VICE NEWS — We went into the heart of China’s Cancer Villages and shoved cameras into the pained faces of villages of people living out slow deaths, and we even brought Shoenice along to eat some of the tainted street food outside the lead foundry. But that was just the twenty minutes we showed you in our insipid exploitative voyeuristic documentary, an unjust fraction of the pestilence we saw. I spent one night in the Cancer Village and have since developed an acute brain tumor that will kill me. I am incredibly ashamed I didn’t identify the people I interacted with there as true human beings, actual living entities with as many layered meanings to their lives as my own. I can’t stop thinking of the bum I filmed, sleeping in the streets of Chernobyl.
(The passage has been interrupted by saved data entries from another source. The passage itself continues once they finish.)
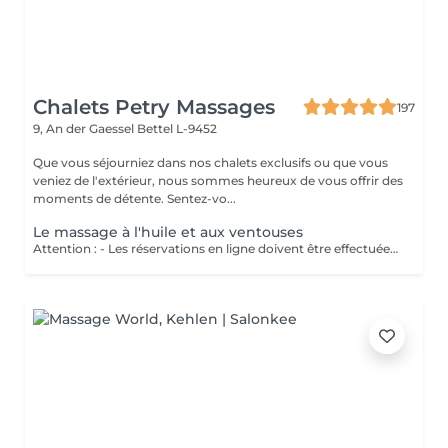
Chalets Petry Massages
197
9, An der Gaessel
Bettel L-9452
Que vous séjourniez dans nos chalets exclusifs ou que vous
veniez de l'extérieur, nous sommes heureux de vous offrir des
moments de détente. Sentez-vo...
Le massage à l'huile et aux ventouses
Attention : - Les réservations en ligne doivent être effectuées au moins 24 heures à l'avance. - Si vous souhaitez réserver un massage à court terme (moins de 24 heures à l'avance), veuillez appeler le +49 173 390 20 62. - Si vous devez annuler le massage, nous vous demandons de le faire au moins 24 heures à l'avance, sinon nous devrons facturer 70 % du prix des massages. - Les employés et les horaires peuvent être adaptés si nécessaire, après consultation avec vous. Traite d'abord les tissus cutanés et musculaires. Ensuite, les ventouses dénouent les blocages énergétiques. Ce massage dynamise le sang, améliore la microcirculation et favorise l'élimination des toxines. Perfectionne la souplesse et la qualité de peau, tonifiant l'épiderme.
Now I am him.
I burned the documentary of my own story and the camera that I filmed it on because I don’t want people to see me like that, as if peering in at me through a keyhole. I felt even worse for those I’d exploited for the sake of profits and yuks, and I thought of following Ayn Rand’s philosophy and burning down Vice News. Instead, I’ve decided to write for Chronicle.SU, and have leveraged a good plan through Obamacare to pay for LSD and Heroin as I document my death.
Cancer’s a bummer, but a whole village of people with cancer is as quiet as death. I felt like I’d stepped into purgatory or hell, a kind of slow hell that God had forgotten, and I was an Atheist. Now I know better, thanks to my friends at Chronicle.su. I know soul and matter to be fused. Nothing’s just a feeling, or everything is, but none of that last gasp of metaphysical nonsense can transfer to you the change The Cancer Village gave to me. I thought of Vice as some kind of activism or beneficent reportage operation, but now I think it’s worse than celebrity tabloids because it goes after people who don’t want attention.